ENTRIES PROVIDED
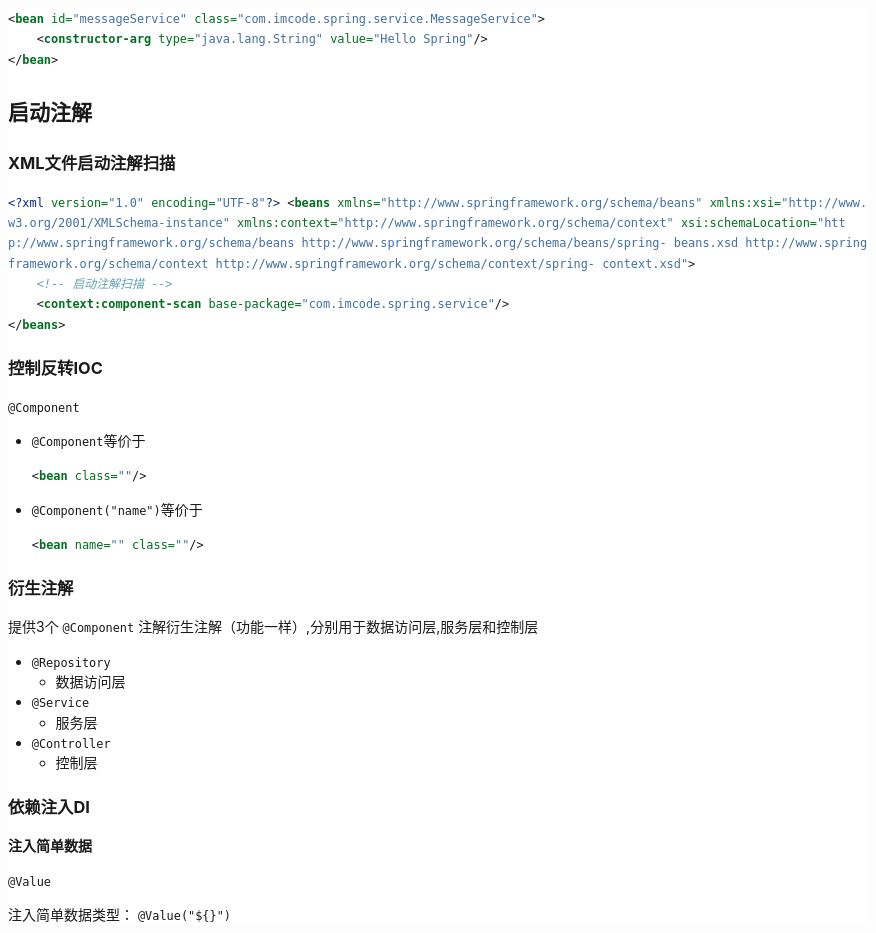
 ```XML
<bean id="messageService" class="com.imcode.spring.service.MessageService"> 
    <constructor-arg type="java.lang.String" value="Hello Spring"/> 
</bean>
```

## 启动注解

### XML文件启动注解扫描

```XML
<?xml version="1.0" encoding="UTF-8"?> <beans xmlns="http://www.springframework.org/schema/beans" xmlns:xsi="http://www.w3.org/2001/XMLSchema-instance" xmlns:context="http://www.springframework.org/schema/context" xsi:schemaLocation="http://www.springframework.org/schema/beans http://www.springframework.org/schema/beans/spring- beans.xsd http://www.springframework.org/schema/context http://www.springframework.org/schema/context/spring- context.xsd"> 
    <!-- 启动注解扫描 -->
	<context:component-scan base-package="com.imcode.spring.service"/> 
</beans>
```

### 控制反转IOC

`@Component`

- `@Component`等价于

  ```xml
  <bean class=""/>
  ```

- `@Component("name")`等价于

  ```XML
  <bean name="" class=""/>
  ```

### 衍生注解

提供3个 `@Component` 注解衍生注解（功能一样）,分别用于数据访问层,服务层和控制层

- `@Repository`
  - 数据访问层
- `@Service`
  - 服务层
- `@Controller`
  - 控制层

### 依赖注入DI

**注入简单数据** 

`@Value`

注入简单数据类型： `@Value("${}")`

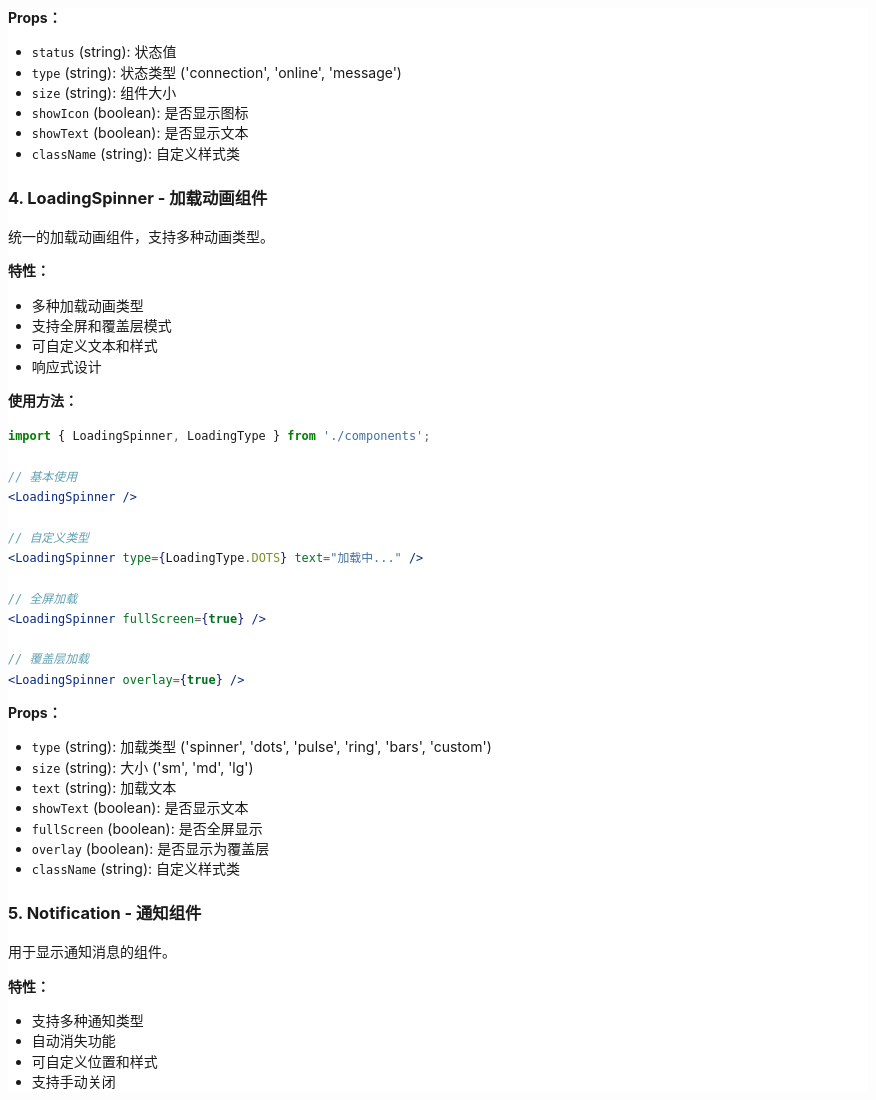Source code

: **Props：**
- `status` (string): 状态值
- `type` (string): 状态类型 ('connection', 'online', 'message')
- `size` (string): 组件大小
- `showIcon` (boolean): 是否显示图标
- `showText` (boolean): 是否显示文本
- `className` (string): 自定义样式类

### 4. LoadingSpinner - 加载动画组件

统一的加载动画组件，支持多种动画类型。

**特性：**
- 多种加载动画类型
- 支持全屏和覆盖层模式
- 可自定义文本和样式
- 响应式设计

**使用方法：**
```jsx
import { LoadingSpinner, LoadingType } from './components';

// 基本使用
<LoadingSpinner />

// 自定义类型
<LoadingSpinner type={LoadingType.DOTS} text="加载中..." />

// 全屏加载
<LoadingSpinner fullScreen={true} />

// 覆盖层加载
<LoadingSpinner overlay={true} />
```

**Props：**
- `type` (string): 加载类型 ('spinner', 'dots', 'pulse', 'ring', 'bars', 'custom')
- `size` (string): 大小 ('sm', 'md', 'lg')
- `text` (string): 加载文本
- `showText` (boolean): 是否显示文本
- `fullScreen` (boolean): 是否全屏显示
- `overlay` (boolean): 是否显示为覆盖层
- `className` (string): 自定义样式类

### 5. Notification - 通知组件

用于显示通知消息的组件。

**特性：**
- 支持多种通知类型
- 自动消失功能
- 可自定义位置和样式
- 支持手动关闭
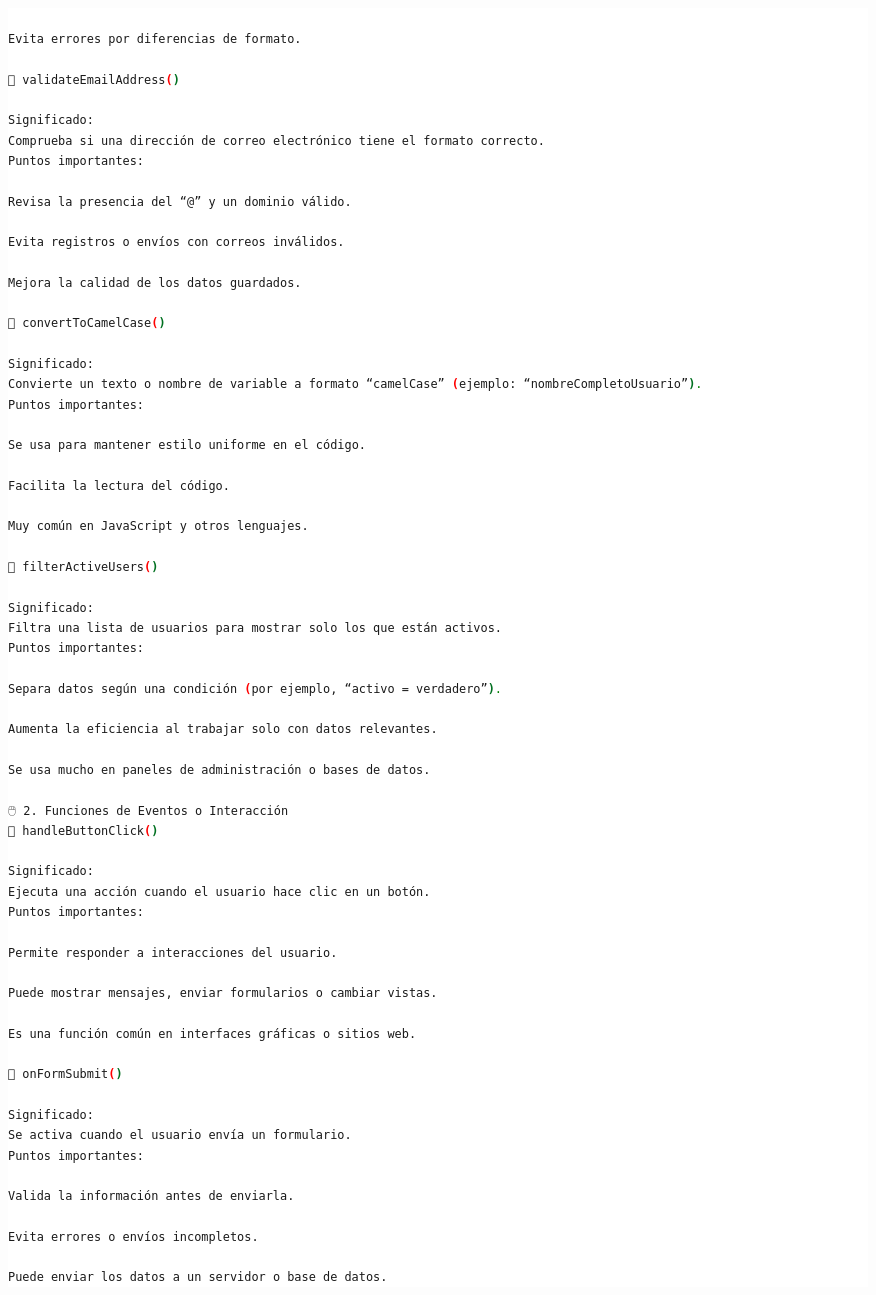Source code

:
 ```sh

Evita errores por diferencias de formato.

🔹 validateEmailAddress()

Significado:
Comprueba si una dirección de correo electrónico tiene el formato correcto.
Puntos importantes:

Revisa la presencia del “@” y un dominio válido.

Evita registros o envíos con correos inválidos.

Mejora la calidad de los datos guardados.

🔹 convertToCamelCase()

Significado:
Convierte un texto o nombre de variable a formato “camelCase” (ejemplo: “nombreCompletoUsuario”).
Puntos importantes:

Se usa para mantener estilo uniforme en el código.

Facilita la lectura del código.

Muy común en JavaScript y otros lenguajes.

🔹 filterActiveUsers()

Significado:
Filtra una lista de usuarios para mostrar solo los que están activos.
Puntos importantes:

Separa datos según una condición (por ejemplo, “activo = verdadero”).

Aumenta la eficiencia al trabajar solo con datos relevantes.

Se usa mucho en paneles de administración o bases de datos.

🖱️ 2. Funciones de Eventos o Interacción
🔹 handleButtonClick()

Significado:
Ejecuta una acción cuando el usuario hace clic en un botón.
Puntos importantes:

Permite responder a interacciones del usuario.

Puede mostrar mensajes, enviar formularios o cambiar vistas.

Es una función común en interfaces gráficas o sitios web.

🔹 onFormSubmit()

Significado:
Se activa cuando el usuario envía un formulario.
Puntos importantes:

Valida la información antes de enviarla.

Evita errores o envíos incompletos.

Puede enviar los datos a un servidor o base de datos.
```
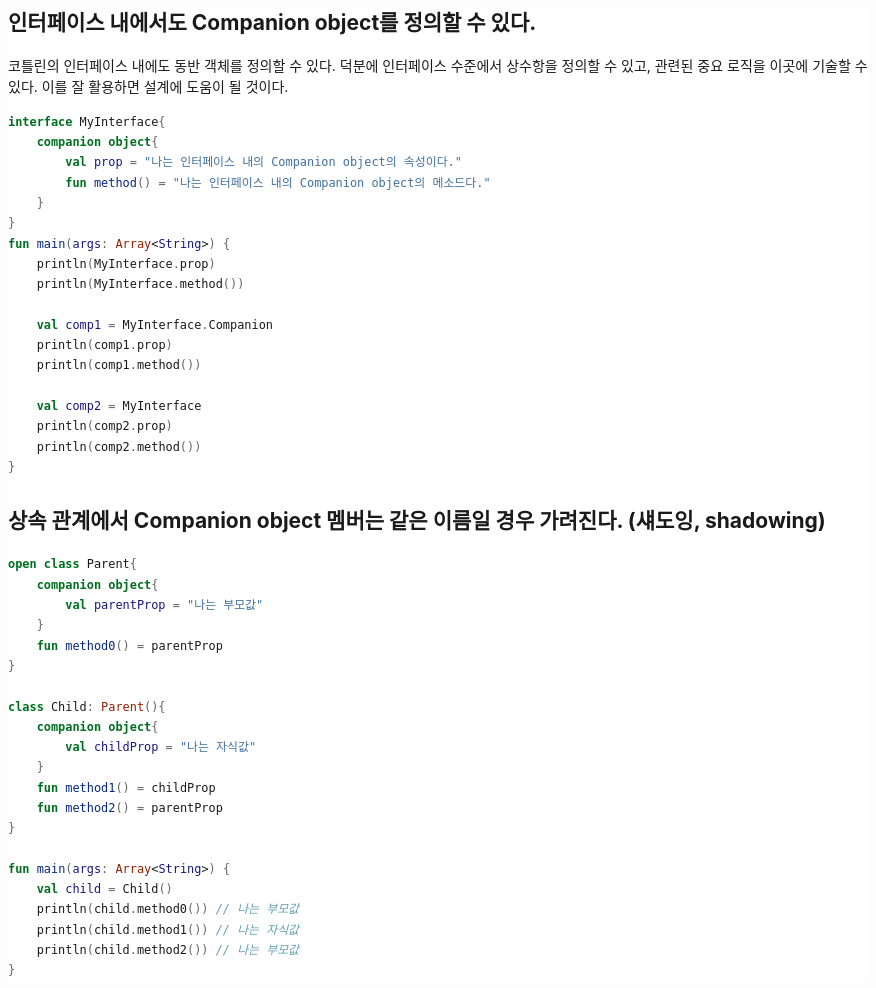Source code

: ## 인터페이스 내에서도 Companion object를 정의할 수 있다.

코틀린의 인터페이스 내에도 동반 객체를 정의할 수 있다. 덕분에 인터페이스 수준에서 상수항을 정의할 수 있고, 관련된 중요 로직을 이곳에 기술할 수 있다. 이를 잘 활용하면 설계에 도움이 될 것이다. 

```kotlin
interface MyInterface{
    companion object{
        val prop = "나는 인터페이스 내의 Companion object의 속성이다."
        fun method() = "나는 인터페이스 내의 Companion object의 메소드다."
    }
}
fun main(args: Array<String>) {
    println(MyInterface.prop)
    println(MyInterface.method())

    val comp1 = MyInterface.Companion
    println(comp1.prop)
    println(comp1.method())

    val comp2 = MyInterface
    println(comp2.prop)
    println(comp2.method())
}
```

## 상속 관계에서 Companion object 멤버는 같은 이름일 경우 가려진다. (섀도잉, shadowing)

```kotlin
open class Parent{
    companion object{
        val parentProp = "나는 부모값"
    }
    fun method0() = parentProp
}

class Child: Parent(){
    companion object{
        val childProp = "나는 자식값"
    }
    fun method1() = childProp
    fun method2() = parentProp
}

fun main(args: Array<String>) {
    val child = Child()
    println(child.method0()) // 나는 부모값
    println(child.method1()) // 나는 자식값
    println(child.method2()) // 나는 부모값
}
```
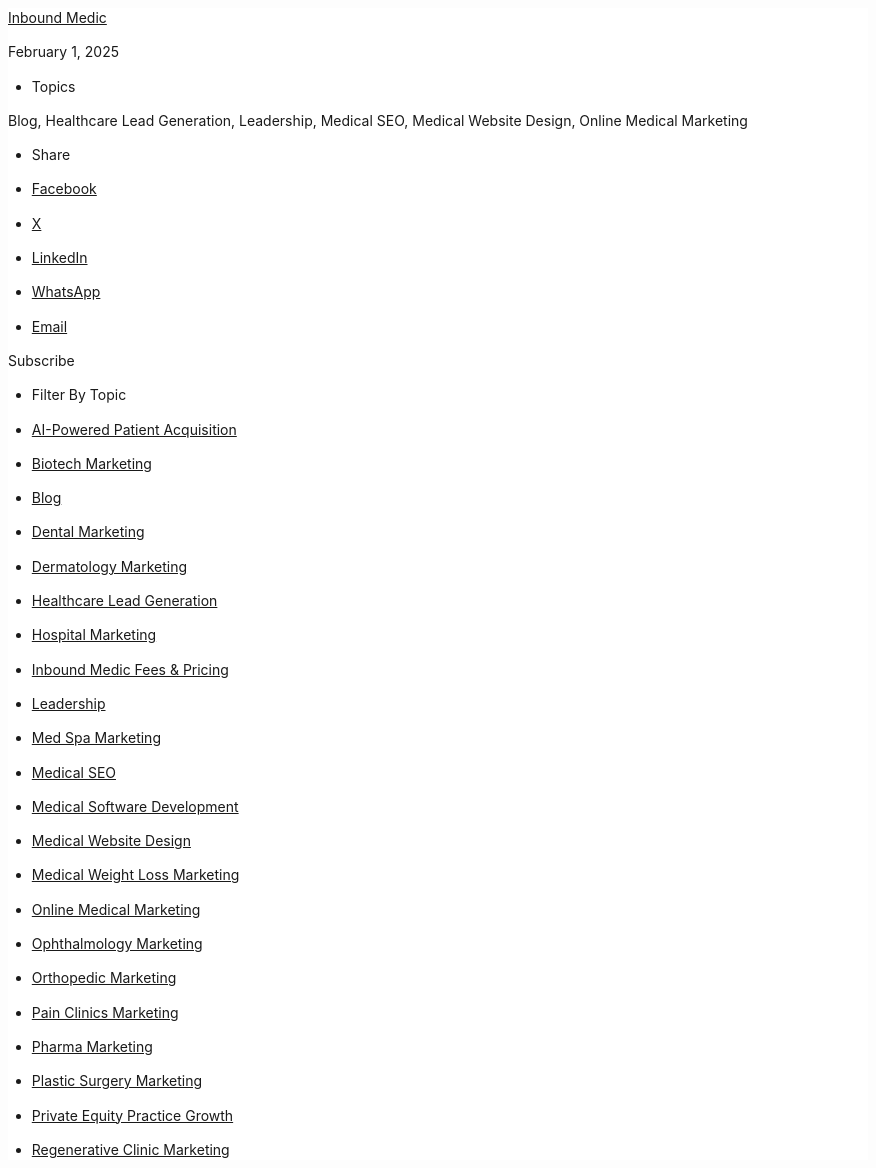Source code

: [Inbound Medic](https://www.inboundmedic.com/)

February 1, 2025

- Topics


Blog, Healthcare Lead Generation, Leadership, Medical SEO, Medical Website Design, Online Medical Marketing

- Share


- [Facebook](https://www.facebook.com/sharer.php?u=https%3A%2F%2Fwww.inboundmedic.com%2Fblog%2Fmarketing-for-doctors%2F%3F&picture=https%3A%2F%2Fwww.inboundmedic.com%2Fwp-content%2Fuploads%2F2025%2F02%2Fmarketing-for-doctors.jpg&title=Marketing%20for%20Doctors%3A%2010%20Strategies%20to%20Attract%20New%20Patients)
- [X](https://x.com/share?text=Marketing%20for%20Doctors%3A%2010%20Strategies%20to%20Attract%20New%20Patients&url=https%3A%2F%2Fwww.inboundmedic.com%2Fblog%2Fmarketing-for-doctors%2F%3F)
- [LinkedIn](https://www.linkedin.com/shareArticle?mini=true&url=https%3A%2F%2Fwww.inboundmedic.com%2Fblog%2Fmarketing-for-doctors%2F%3F&title=Marketing%20for%20Doctors%3A%2010%20Strategies%20to%20Attract%20New%20Patients)
- [WhatsApp](https://api.whatsapp.com/send?text=*Marketing%20for%20Doctors%3A%2010%20Strategies%20to%20Attract%20New%20Patients*+https%3A%2F%2Fwww.inboundmedic.com%2Fblog%2Fmarketing-for-doctors%2F%3F)
- [Email](mailto:?subject=Marketing%20for%20Doctors%3A%2010%20Strategies%20to%20Attract%20New%20Patients&body=https%3A%2F%2Fwww.inboundmedic.com%2Fblog%2Fmarketing-for-doctors%2F%3F)

Subscribe

- Filter By Topic


- [AI-Powered Patient Acquisition](https://www.inboundmedic.com/blog/category/ai-powered-patient-acquisition/)
- [Biotech Marketing](https://www.inboundmedic.com/blog/category/biotech-marketing/)
- [Blog](https://www.inboundmedic.com/blog/category/blog/)
- [Dental Marketing](https://www.inboundmedic.com/blog/category/dental-marketing/)
- [Dermatology Marketing](https://www.inboundmedic.com/blog/category/dermatology-marketing/)
- [Healthcare Lead Generation](https://www.inboundmedic.com/blog/category/healthcare-lead-generation/)
- [Hospital Marketing](https://www.inboundmedic.com/blog/category/hospital-marketing/)
- [Inbound Medic Fees & Pricing](https://www.inboundmedic.com/blog/category/fees-pricing/)
- [Leadership](https://www.inboundmedic.com/blog/category/leadership/)
- [Med Spa Marketing](https://www.inboundmedic.com/blog/category/med-spa-marketing/)
- [Medical SEO](https://www.inboundmedic.com/blog/category/seo/)
- [Medical Software Development](https://www.inboundmedic.com/blog/category/medical-software-development/)
- [Medical Website Design](https://www.inboundmedic.com/blog/category/medical-website-design/)
- [Medical Weight Loss Marketing](https://www.inboundmedic.com/blog/category/medical-weight-loss-marketing/)
- [Online Medical Marketing](https://www.inboundmedic.com/blog/category/online-medical-marketing/)
- [Ophthalmology Marketing](https://www.inboundmedic.com/blog/category/ophthalmology-marketing/)
- [Orthopedic Marketing](https://www.inboundmedic.com/blog/category/orthopedic-marketing/)
- [Pain Clinics Marketing](https://www.inboundmedic.com/blog/category/pain-clinics-marketing/)
- [Pharma Marketing](https://www.inboundmedic.com/blog/category/pharma-marketing/)
- [Plastic Surgery Marketing](https://www.inboundmedic.com/blog/category/plastic-surgery-marketing/)
- [Private Equity Practice Growth](https://www.inboundmedic.com/blog/category/private-equity-practice-growth/)
- [Regenerative Clinic Marketing](https://www.inboundmedic.com/blog/category/regenerative-clinic-marketing/)
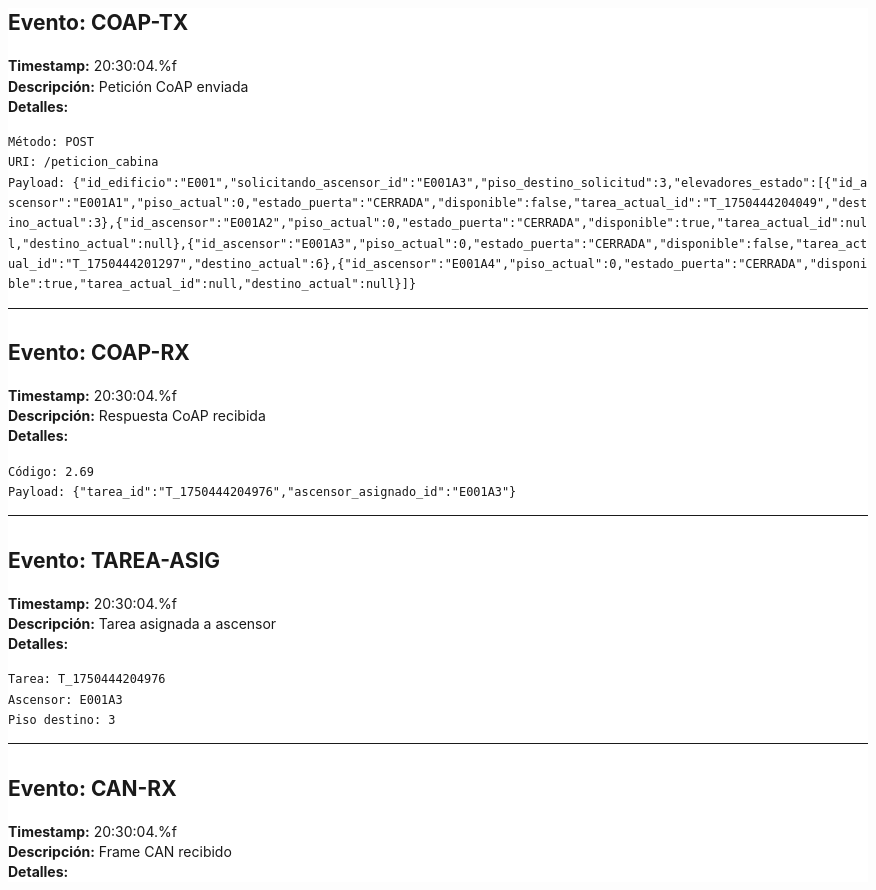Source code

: 
## Evento: COAP-TX

**Timestamp:** 20:30:04.%f  
**Descripción:** Petición CoAP enviada  
**Detalles:**

```
Método: POST
URI: /peticion_cabina
Payload: {"id_edificio":"E001","solicitando_ascensor_id":"E001A3","piso_destino_solicitud":3,"elevadores_estado":[{"id_ascensor":"E001A1","piso_actual":0,"estado_puerta":"CERRADA","disponible":false,"tarea_actual_id":"T_1750444204049","destino_actual":3},{"id_ascensor":"E001A2","piso_actual":0,"estado_puerta":"CERRADA","disponible":true,"tarea_actual_id":null,"destino_actual":null},{"id_ascensor":"E001A3","piso_actual":0,"estado_puerta":"CERRADA","disponible":false,"tarea_actual_id":"T_1750444201297","destino_actual":6},{"id_ascensor":"E001A4","piso_actual":0,"estado_puerta":"CERRADA","disponible":true,"tarea_actual_id":null,"destino_actual":null}]}
```

---

## Evento: COAP-RX

**Timestamp:** 20:30:04.%f  
**Descripción:** Respuesta CoAP recibida  
**Detalles:**

```
Código: 2.69
Payload: {"tarea_id":"T_1750444204976","ascensor_asignado_id":"E001A3"}
```

---

## Evento: TAREA-ASIG

**Timestamp:** 20:30:04.%f  
**Descripción:** Tarea asignada a ascensor  
**Detalles:**

```
Tarea: T_1750444204976
Ascensor: E001A3
Piso destino: 3
```

---

## Evento: CAN-RX

**Timestamp:** 20:30:04.%f  
**Descripción:** Frame CAN recibido  
**Detalles:**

WORK INSTRUCTIONS
Scan the listing above for the word "formato" and show each line where it is found.

SOLUTION TO THIS EXERCISE
Evita errores por diferencias de formato.
Comprueba si una dirección de correo electrónico tiene el formato correcto.
Convierte un texto o nombre de variable a formato “camelCase” (ejemplo: “nombreCompletoUsuario”).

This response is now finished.